How to Ruin the Online Gambling Market: the Example of the Netherlands

How to Ruin the Online Gambling Market: the Example of the Netherlands
Do you want a step-by-step guide on how to bring down an entire industry? In recent years, the Netherlands has shown a master class: minus 20% of the market income for the year, half of the turnover went offshore.
Long foreplay
The story began back in 2014, when it was first proposed to legalize online gambling. But the real law came into force only in 2021 - for seven whole years the country lived in a gray zone. All this time, local players quietly rolled in offshore casinos, and millions of euros flowed past the budget.
First errors after launch
When the market was finally opened, licenses were issued to only a dozen local operators. Foreigners were sent to "quarantine" for almost three years. All this time, only local brands used the feeder. A convenient coincidence, isn't it?
The audience in the Netherlands is fat: the average check here is ten times higher than that of players in Asia or Latham. Therefore, local offices began to shoot advertising in all directions. As a result, lawyers admitted: gambling caught up with alcohol and cigarettes in terms of aggressive promo.
Hard Rollback
The government decided that it was time to slow down, and rolled out tough restrictions. See the chronology:
- 2023: ban on non-targeted advertising, only digital remains;
- 2024: ban on sponsorship of shows and events;
- 2025: complete ban on sports sponsorship.

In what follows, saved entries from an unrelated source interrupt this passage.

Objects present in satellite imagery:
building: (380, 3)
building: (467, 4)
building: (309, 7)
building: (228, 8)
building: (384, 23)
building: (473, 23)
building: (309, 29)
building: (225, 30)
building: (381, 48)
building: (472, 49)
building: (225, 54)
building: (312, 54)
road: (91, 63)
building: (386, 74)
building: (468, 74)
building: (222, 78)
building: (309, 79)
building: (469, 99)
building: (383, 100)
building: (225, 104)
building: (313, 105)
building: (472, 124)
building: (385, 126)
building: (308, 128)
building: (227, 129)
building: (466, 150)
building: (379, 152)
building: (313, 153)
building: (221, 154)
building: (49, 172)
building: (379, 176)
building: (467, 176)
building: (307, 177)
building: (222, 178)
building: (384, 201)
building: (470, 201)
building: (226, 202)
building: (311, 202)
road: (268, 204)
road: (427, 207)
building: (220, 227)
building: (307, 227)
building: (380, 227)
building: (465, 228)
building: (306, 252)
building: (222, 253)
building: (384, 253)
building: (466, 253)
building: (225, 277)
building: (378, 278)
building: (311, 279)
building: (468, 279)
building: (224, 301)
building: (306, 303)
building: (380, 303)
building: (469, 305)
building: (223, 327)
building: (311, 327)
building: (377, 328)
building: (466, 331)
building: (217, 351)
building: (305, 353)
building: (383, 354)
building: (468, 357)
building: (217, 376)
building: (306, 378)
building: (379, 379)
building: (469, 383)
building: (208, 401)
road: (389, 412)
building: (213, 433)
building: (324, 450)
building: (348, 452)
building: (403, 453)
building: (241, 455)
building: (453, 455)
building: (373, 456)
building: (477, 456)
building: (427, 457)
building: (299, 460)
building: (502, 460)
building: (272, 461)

But they did not stop there. For players aged 18-24, a deposit limit of a maximum of €300 per month has been introduced. For everyone over — €700. If a person wants to throw more, the operator is obliged to "dissuade" him, refer him to psychologists and check solvency. In exceptional cases, the limit can be raised: up to €450 for juniors and up to €1050 for seniors.
The final chord is a tax of 34% of the GGR.
Who could not stand it
The result is predictable: operators began to curtail their activities. LiveScore Bet and Tombola have already left, and Holland Casino, a state-owned (!) company, has warned that it may close its offline halls.
Instead of replenishing the budget, the country again received an outflow of money abroad: about half of the turnover is now controlled by offshores. And this is not the limit - the Senate is discussing a complete ban on casinos by 2027.
The results are sad
Bans did not solve the problem of gambling addiction, but they killed budget revenues, forced businesses to leave the market and left people unemployed. The Netherlands has clearly shown that strict regulation without balance turns the market into a self-destructing system.